→ **INSTRUCTIONS TO FOLLOW**:
Retype word for word the stretch of entries below from the line that has "right shoulder: (17, 203)" through the line that has "right elbow: (186, 295)", and omit the pictures.

→ **INFORMATION GIVEN**:

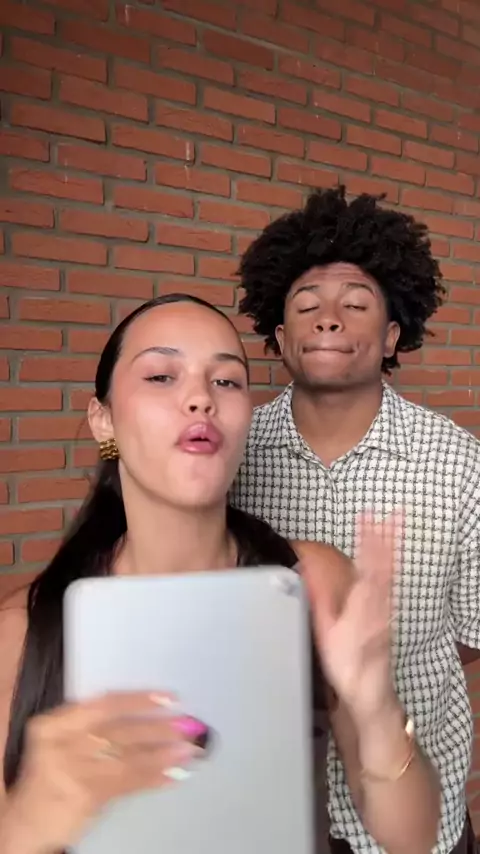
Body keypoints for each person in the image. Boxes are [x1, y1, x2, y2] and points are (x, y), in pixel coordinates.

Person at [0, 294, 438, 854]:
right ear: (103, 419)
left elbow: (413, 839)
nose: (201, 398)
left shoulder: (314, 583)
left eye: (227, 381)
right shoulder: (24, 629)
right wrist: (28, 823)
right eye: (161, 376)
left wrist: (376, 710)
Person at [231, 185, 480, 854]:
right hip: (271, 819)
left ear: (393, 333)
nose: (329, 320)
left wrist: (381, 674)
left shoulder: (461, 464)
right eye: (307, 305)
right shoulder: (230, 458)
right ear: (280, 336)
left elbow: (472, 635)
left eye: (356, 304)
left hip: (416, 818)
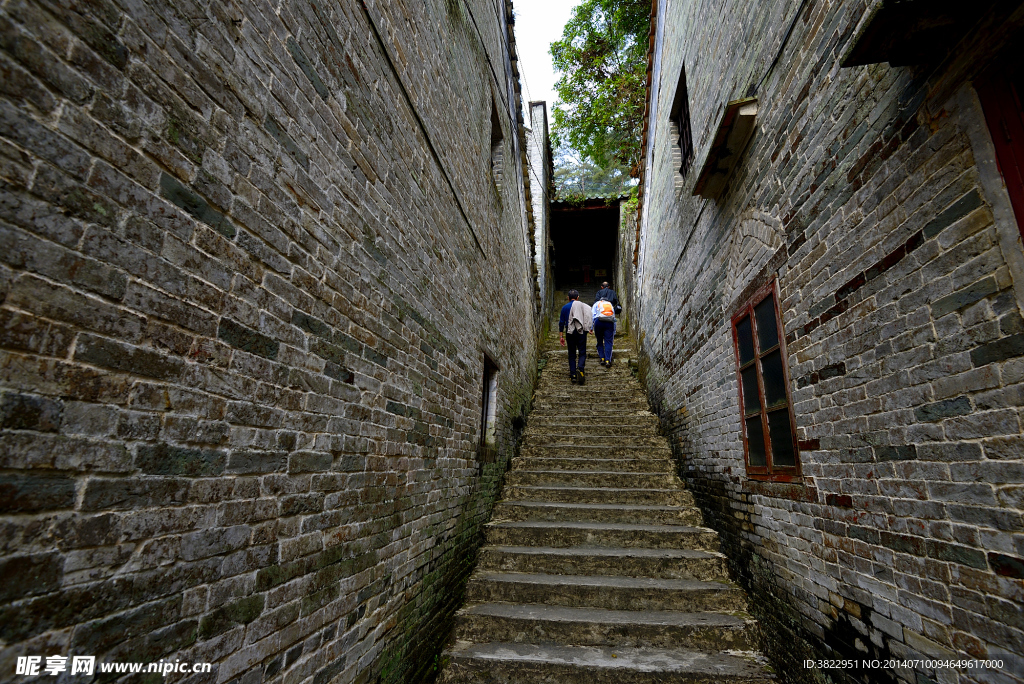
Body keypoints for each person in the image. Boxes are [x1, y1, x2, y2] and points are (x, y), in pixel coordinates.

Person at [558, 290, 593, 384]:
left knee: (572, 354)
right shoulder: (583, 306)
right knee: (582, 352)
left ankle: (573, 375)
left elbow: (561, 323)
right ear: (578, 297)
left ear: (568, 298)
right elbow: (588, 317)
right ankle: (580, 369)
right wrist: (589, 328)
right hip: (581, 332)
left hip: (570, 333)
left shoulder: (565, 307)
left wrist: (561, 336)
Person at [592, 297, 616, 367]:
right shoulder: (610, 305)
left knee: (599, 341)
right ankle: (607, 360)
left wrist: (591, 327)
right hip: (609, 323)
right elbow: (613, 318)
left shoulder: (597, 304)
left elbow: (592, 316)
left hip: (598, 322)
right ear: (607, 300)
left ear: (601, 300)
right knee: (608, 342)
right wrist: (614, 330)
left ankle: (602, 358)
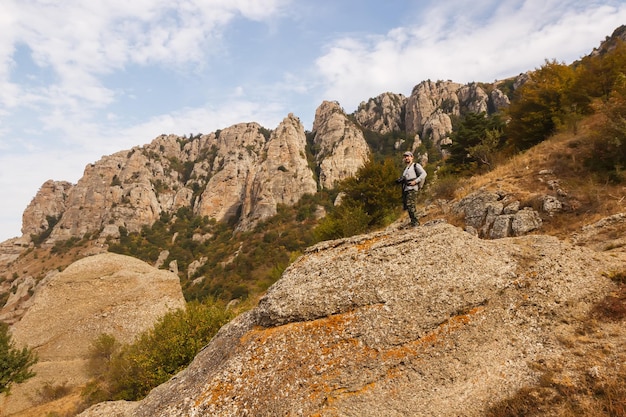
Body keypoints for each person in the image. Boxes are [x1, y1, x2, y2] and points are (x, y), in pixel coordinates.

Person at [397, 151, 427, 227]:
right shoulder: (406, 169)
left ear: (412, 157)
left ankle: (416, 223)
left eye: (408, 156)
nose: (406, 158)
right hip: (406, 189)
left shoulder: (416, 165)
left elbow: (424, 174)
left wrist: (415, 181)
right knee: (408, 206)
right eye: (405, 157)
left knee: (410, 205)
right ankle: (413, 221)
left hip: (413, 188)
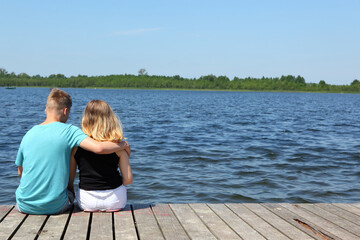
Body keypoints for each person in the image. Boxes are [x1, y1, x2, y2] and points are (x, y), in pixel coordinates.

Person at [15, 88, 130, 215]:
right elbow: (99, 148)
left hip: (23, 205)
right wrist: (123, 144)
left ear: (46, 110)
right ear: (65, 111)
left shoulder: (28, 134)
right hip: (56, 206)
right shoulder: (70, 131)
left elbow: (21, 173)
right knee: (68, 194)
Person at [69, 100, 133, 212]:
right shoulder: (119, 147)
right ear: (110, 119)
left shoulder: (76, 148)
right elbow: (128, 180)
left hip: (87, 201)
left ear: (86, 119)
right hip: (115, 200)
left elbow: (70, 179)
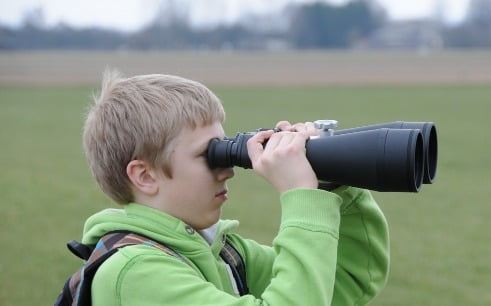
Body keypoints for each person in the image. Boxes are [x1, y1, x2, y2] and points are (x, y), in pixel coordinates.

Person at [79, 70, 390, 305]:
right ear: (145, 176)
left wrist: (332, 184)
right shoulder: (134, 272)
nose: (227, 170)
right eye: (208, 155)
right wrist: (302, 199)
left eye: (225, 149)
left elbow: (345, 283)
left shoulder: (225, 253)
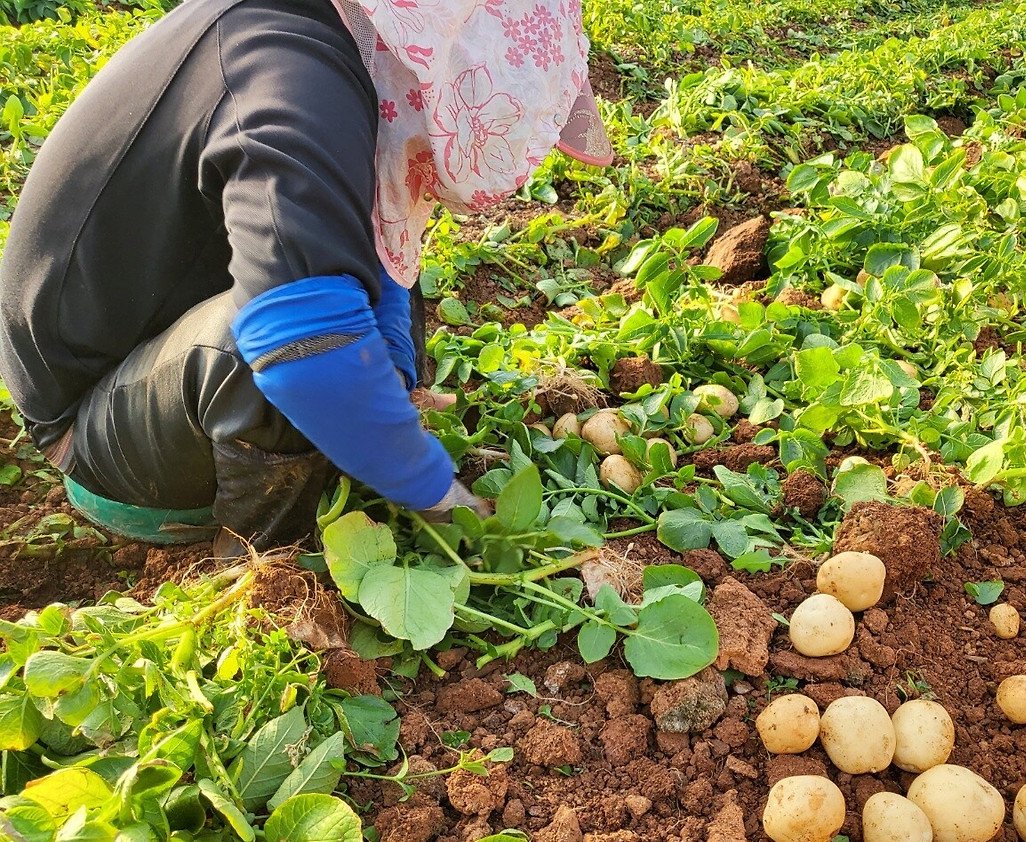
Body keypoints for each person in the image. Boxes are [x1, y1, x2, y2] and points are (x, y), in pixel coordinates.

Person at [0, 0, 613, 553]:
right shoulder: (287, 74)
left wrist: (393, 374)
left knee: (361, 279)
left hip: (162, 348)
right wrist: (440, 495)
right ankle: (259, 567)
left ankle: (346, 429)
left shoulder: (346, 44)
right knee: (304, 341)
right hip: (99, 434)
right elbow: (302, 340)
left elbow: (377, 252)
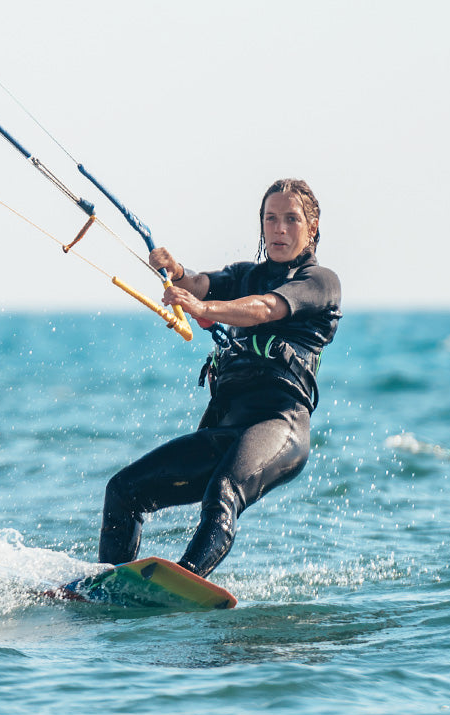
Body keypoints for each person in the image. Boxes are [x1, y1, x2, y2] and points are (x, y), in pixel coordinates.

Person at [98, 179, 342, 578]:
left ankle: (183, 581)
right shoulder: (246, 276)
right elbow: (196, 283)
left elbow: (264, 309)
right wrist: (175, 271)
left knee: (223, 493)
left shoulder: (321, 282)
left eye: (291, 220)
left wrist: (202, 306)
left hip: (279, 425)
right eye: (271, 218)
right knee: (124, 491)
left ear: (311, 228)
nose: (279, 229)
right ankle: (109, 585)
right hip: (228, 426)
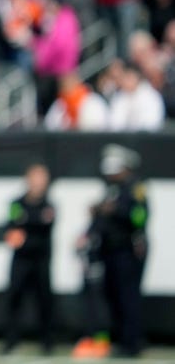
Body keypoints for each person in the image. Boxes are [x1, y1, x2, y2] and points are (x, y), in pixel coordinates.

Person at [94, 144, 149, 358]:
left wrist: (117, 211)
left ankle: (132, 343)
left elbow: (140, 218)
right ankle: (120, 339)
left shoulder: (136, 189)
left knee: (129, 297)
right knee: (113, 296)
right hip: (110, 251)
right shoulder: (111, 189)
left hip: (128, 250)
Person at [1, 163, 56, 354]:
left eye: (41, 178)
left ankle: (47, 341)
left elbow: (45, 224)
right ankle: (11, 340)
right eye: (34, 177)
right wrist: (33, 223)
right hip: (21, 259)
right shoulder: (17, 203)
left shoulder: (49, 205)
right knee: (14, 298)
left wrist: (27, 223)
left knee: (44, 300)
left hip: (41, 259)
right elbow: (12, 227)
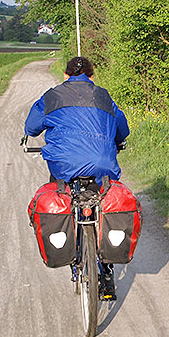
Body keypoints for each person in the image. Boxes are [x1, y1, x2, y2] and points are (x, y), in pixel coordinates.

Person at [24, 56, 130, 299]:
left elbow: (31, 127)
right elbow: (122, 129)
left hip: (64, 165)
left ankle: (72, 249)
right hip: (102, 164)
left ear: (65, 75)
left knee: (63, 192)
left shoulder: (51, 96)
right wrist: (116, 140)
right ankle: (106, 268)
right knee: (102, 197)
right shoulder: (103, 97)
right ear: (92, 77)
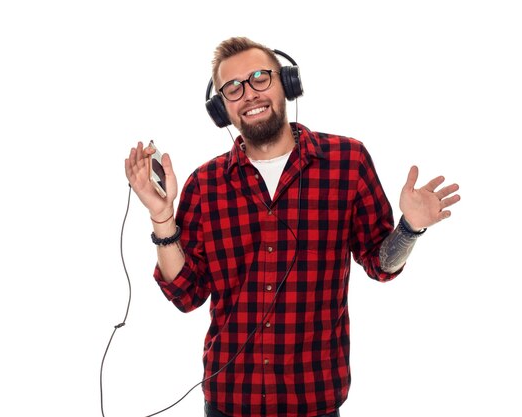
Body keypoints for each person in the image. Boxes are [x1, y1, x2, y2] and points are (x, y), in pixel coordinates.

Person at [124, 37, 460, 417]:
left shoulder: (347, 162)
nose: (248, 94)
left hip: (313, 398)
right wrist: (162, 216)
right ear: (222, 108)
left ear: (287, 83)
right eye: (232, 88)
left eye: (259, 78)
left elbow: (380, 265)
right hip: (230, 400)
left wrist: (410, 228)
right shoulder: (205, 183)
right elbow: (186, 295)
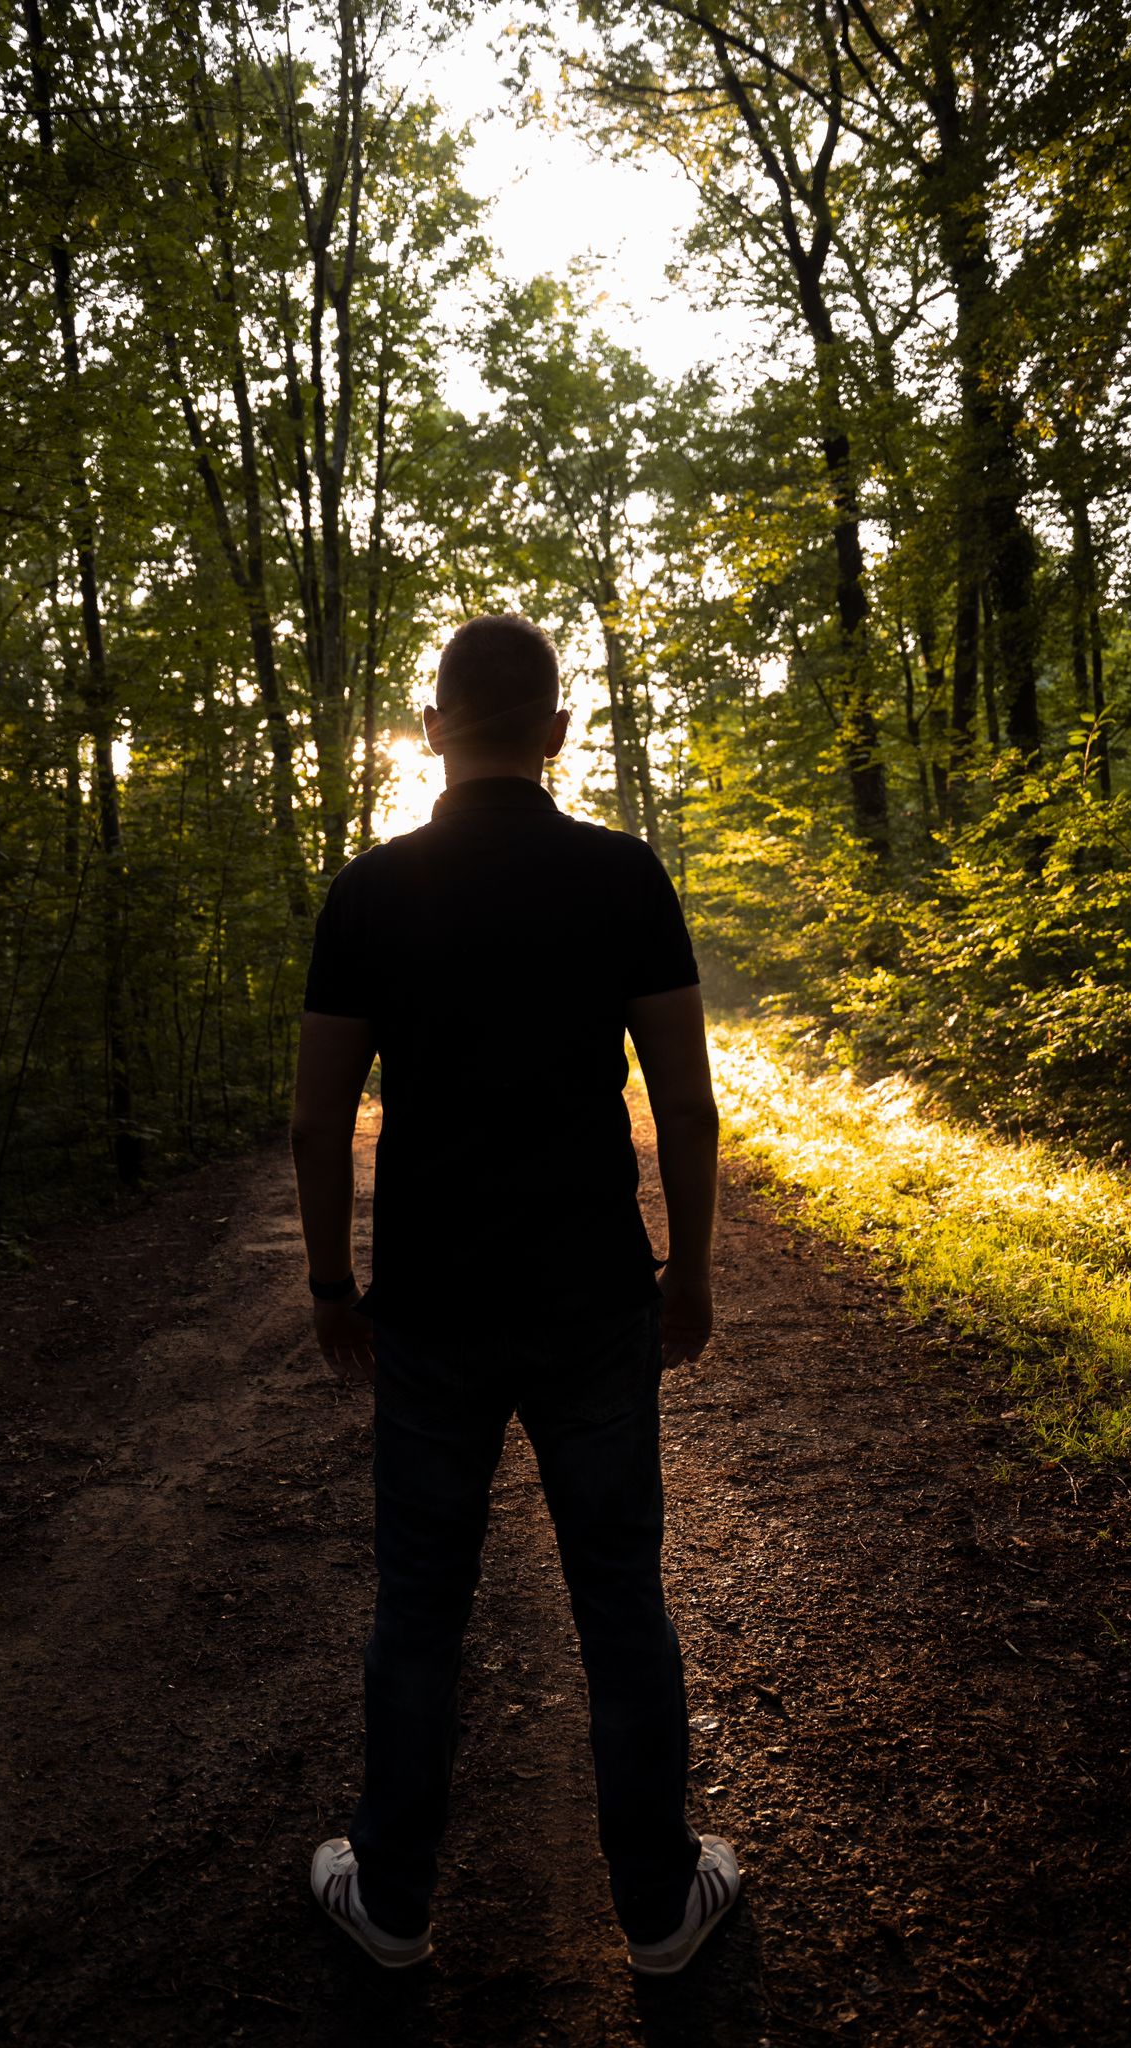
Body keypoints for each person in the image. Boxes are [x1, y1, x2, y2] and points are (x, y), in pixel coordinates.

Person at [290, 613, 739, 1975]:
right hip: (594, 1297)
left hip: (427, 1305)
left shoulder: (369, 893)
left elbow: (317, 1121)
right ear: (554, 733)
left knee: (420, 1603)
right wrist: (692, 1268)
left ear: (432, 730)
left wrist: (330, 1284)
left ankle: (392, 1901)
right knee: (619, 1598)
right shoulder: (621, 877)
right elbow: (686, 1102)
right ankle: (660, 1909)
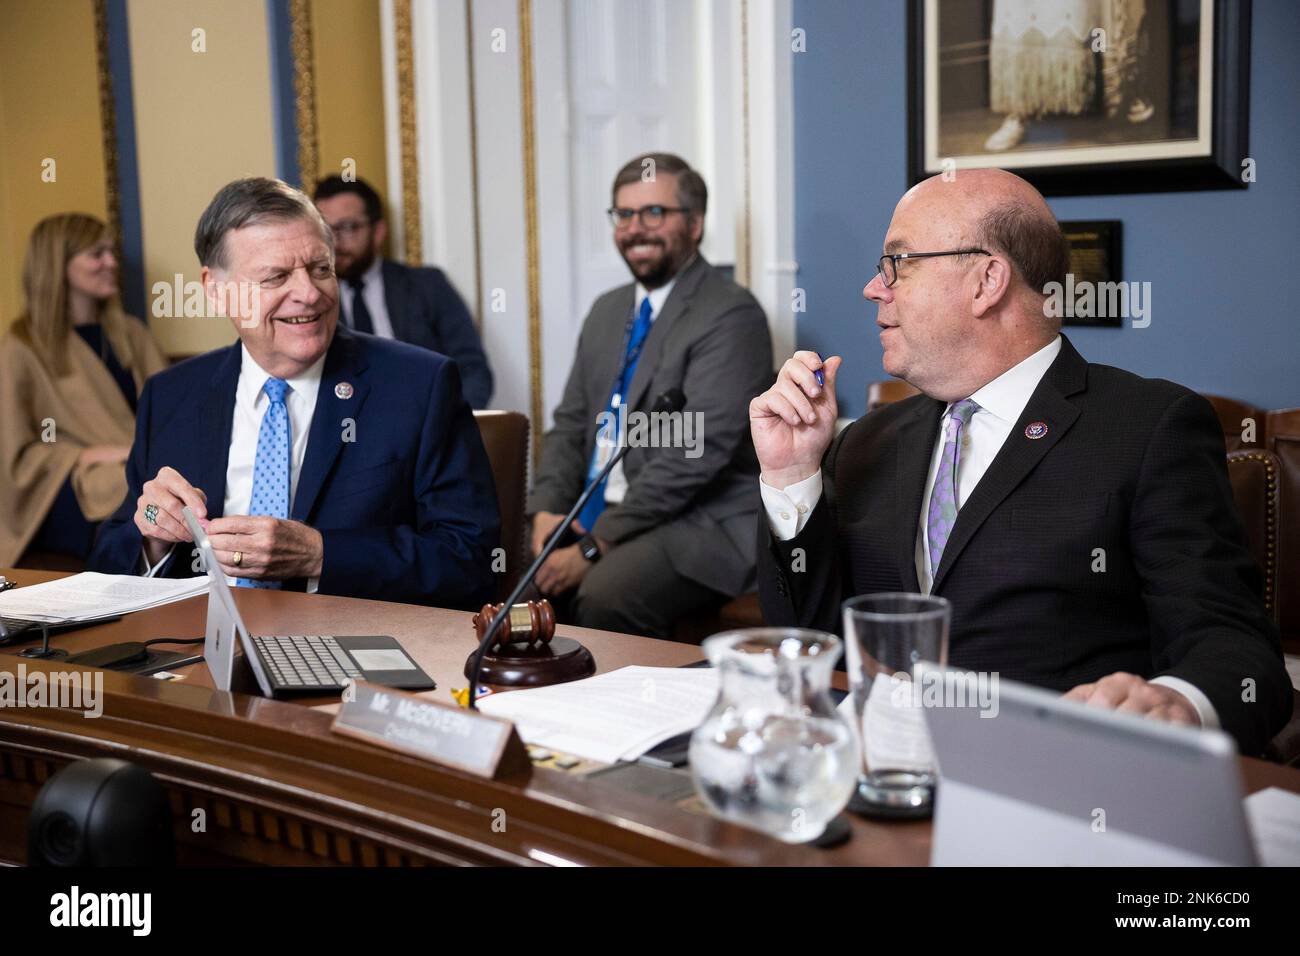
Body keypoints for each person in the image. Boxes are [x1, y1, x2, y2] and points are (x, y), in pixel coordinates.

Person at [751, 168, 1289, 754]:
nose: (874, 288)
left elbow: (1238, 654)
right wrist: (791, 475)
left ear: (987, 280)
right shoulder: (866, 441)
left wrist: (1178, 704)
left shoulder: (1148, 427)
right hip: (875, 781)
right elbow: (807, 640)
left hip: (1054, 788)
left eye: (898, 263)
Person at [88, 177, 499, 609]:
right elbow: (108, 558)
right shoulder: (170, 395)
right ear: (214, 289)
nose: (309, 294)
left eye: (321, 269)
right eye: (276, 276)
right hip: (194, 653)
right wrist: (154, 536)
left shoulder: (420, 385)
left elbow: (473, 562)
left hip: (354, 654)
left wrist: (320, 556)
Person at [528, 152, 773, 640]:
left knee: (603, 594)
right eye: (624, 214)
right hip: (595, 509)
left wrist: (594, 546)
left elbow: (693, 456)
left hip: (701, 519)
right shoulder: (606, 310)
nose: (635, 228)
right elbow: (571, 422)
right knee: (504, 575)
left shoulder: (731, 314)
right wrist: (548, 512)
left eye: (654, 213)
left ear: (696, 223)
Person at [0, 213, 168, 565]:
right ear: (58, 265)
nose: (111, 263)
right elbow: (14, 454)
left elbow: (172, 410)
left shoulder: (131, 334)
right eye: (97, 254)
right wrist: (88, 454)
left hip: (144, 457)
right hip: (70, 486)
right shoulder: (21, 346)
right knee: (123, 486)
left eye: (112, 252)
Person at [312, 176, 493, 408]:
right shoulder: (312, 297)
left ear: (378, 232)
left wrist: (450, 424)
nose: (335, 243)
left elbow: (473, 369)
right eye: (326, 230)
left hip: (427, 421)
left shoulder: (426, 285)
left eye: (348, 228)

→ **ANSWER TO THE PROBLEM**:
right shoulder: (17, 203)
left shoulder: (49, 205)
right knee: (14, 298)
left wrist: (27, 223)
left knee: (44, 300)
left hip: (41, 259)
right elbow: (12, 227)
Body keypoints for each person in the image. Boxes are [x1, y1, x2, y2] and points are (x, y), in pixel coordinates.

Person at [24, 56, 130, 299]:
left elbow: (31, 127)
right elbow: (122, 129)
left hip: (64, 165)
left ankle: (72, 249)
right hip: (102, 164)
left ear: (65, 75)
left knee: (63, 192)
left shoulder: (51, 96)
right wrist: (116, 140)
right ankle: (106, 268)
right knee: (102, 197)
right shoulder: (103, 97)
right ear: (92, 77)
Body keypoints for each person in the image. Boxes are [x1, y1, x2, y2] and points are (x, y), in pixel coordinates.

Person at [124, 37, 460, 417]:
left shoulder: (347, 162)
nose: (248, 94)
left hip: (313, 398)
right wrist: (162, 216)
right ear: (222, 108)
left ear: (287, 83)
right eye: (232, 88)
left eye: (259, 78)
left elbow: (380, 265)
right hip: (230, 400)
left wrist: (410, 228)
right shoulder: (205, 183)
right elbow: (186, 295)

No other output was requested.